I forget that not everyone looks at death every day.  It makes for some interesting moments.

Today, I was working at the Guthrie.  I was on stage gluing wooden rocks down (theater is weird) with two of my colleagues.  My supervisors’ supervisor came in to check on the set.  Then my direct supervisor came in from the other door.  And in the middle of this, I was standing on my wooden rocks waiting for the glue to set (like I said, theater is weird).  So, there is general shooting-the-breeze happening around discussions of foam vs glue, the correct placement of the rocks, and other scenic related topics.  My supervisor asked the time, his boss checked his watch to answer.  They got to discussing various smart watches and how they didn’t want to go back to watches that didn’t get text messages.  I chimed in that I was considering wearing Jason’s watch, because he liked it for exactly that reason.  My supervisors’ supervisor looks at me and says, “Doesn’t he use it anymore?”

Silence.  My supervisor and colleague both froze.

“He’s dead.”

I didn’t cushion that.  I could have eased the emotional impact of that statement.  I could have said, “No, he doesn’t need it anymore.”  I could have said, “He doesn’t use it now.”  I could have said any number of things that would have been true, but maybe a little less true.  I could have said something that let the harsh reality slide past.  I didn’t.

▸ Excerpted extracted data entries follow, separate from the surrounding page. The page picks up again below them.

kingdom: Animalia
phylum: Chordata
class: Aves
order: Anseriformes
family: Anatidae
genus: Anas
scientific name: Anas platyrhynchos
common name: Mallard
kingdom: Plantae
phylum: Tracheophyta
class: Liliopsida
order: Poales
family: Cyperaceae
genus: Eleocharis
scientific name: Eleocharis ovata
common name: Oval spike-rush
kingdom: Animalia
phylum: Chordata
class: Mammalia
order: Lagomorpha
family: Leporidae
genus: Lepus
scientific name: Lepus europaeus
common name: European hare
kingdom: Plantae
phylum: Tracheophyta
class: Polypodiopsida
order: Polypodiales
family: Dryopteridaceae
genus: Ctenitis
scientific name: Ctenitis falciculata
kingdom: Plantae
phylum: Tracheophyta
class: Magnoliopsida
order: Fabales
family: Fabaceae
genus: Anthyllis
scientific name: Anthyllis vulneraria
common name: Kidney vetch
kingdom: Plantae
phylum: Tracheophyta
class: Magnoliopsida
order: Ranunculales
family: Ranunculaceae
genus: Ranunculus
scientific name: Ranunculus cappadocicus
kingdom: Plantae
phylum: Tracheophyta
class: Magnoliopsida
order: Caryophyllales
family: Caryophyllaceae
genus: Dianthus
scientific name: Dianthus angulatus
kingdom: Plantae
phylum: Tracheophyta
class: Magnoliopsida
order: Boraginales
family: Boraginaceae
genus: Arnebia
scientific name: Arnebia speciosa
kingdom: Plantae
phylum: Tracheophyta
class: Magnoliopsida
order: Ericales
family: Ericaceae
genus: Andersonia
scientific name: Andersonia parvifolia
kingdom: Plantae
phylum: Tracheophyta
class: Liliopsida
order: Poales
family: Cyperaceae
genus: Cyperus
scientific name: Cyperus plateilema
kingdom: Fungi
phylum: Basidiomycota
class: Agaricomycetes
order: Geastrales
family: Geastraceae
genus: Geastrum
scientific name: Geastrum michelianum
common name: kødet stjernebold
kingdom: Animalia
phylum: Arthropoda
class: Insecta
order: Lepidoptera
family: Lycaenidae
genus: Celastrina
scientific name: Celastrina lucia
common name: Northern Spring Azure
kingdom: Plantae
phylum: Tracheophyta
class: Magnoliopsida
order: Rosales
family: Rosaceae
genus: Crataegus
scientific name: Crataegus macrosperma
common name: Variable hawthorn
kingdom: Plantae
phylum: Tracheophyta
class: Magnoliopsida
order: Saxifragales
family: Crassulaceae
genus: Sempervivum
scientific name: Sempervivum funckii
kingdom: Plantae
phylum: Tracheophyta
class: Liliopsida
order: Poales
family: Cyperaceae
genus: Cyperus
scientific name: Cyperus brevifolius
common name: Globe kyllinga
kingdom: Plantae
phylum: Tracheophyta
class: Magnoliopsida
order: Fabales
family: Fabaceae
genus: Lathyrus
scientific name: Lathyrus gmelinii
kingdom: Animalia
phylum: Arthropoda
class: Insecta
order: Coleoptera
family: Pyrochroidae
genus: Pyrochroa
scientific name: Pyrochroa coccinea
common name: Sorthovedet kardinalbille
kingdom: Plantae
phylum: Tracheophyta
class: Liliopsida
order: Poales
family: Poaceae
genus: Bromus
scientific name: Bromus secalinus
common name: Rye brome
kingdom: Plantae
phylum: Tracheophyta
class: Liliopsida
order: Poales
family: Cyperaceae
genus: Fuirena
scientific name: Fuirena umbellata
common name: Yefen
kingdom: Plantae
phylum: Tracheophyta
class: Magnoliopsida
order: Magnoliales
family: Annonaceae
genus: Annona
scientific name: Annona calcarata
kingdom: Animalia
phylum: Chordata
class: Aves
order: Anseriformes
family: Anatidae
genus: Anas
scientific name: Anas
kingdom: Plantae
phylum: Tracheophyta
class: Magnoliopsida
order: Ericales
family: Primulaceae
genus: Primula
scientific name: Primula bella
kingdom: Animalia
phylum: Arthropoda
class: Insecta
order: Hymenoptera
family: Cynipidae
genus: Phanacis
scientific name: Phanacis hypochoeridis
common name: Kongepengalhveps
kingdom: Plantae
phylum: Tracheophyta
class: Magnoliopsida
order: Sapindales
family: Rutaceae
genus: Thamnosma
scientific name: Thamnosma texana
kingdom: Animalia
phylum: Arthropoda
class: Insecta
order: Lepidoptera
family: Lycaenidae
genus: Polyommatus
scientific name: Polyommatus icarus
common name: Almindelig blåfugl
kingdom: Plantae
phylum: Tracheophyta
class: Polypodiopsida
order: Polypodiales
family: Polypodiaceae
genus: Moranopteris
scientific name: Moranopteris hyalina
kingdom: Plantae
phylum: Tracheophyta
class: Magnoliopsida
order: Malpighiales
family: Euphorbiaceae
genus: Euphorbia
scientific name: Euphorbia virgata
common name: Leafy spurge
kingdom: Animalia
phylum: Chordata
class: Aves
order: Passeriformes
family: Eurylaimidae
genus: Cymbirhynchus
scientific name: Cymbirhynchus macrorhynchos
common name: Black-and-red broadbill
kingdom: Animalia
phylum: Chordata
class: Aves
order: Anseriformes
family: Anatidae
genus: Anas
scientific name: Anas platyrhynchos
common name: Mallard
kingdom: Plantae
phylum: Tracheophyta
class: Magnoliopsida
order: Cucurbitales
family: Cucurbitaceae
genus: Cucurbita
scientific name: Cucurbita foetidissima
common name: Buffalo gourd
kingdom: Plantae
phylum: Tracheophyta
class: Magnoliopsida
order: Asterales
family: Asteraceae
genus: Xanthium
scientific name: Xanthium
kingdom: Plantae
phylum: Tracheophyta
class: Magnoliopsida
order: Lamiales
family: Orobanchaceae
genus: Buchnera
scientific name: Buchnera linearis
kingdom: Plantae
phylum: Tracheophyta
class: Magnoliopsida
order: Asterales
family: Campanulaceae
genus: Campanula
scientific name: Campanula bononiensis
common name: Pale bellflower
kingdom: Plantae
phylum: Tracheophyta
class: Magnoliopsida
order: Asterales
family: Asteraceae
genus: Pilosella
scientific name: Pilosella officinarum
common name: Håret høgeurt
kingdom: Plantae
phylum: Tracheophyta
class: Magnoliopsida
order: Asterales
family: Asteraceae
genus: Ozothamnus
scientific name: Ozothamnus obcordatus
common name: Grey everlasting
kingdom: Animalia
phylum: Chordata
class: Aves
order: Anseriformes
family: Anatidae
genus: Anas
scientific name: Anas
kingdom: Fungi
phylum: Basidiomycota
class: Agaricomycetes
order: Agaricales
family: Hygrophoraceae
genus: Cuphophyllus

I didn’t even think to say something else.  Why would I?  This is the truth, this is my truth.  Why would I cushion those words, soften their impact?

It makes for some really awkward moments.  Some of which are really funny, from my perspective.  I described that one as me putting his foot in his mouth.

I feel like I should try to be more tactful.  I feel like I should make an effort to cushion the emotional impact for others, to protect their emotions.  I also feel like it isn’t my problem.  I don’t have enough emotional control to take care of myself, much less ease this for other people.  Especially people who don’t know me and didn’t know Jason.

These moments happen pretty regularly.  I’ve talked to other widows about this and it is actually pretty common.  We all have these moments.  We call them #TeamAwkward.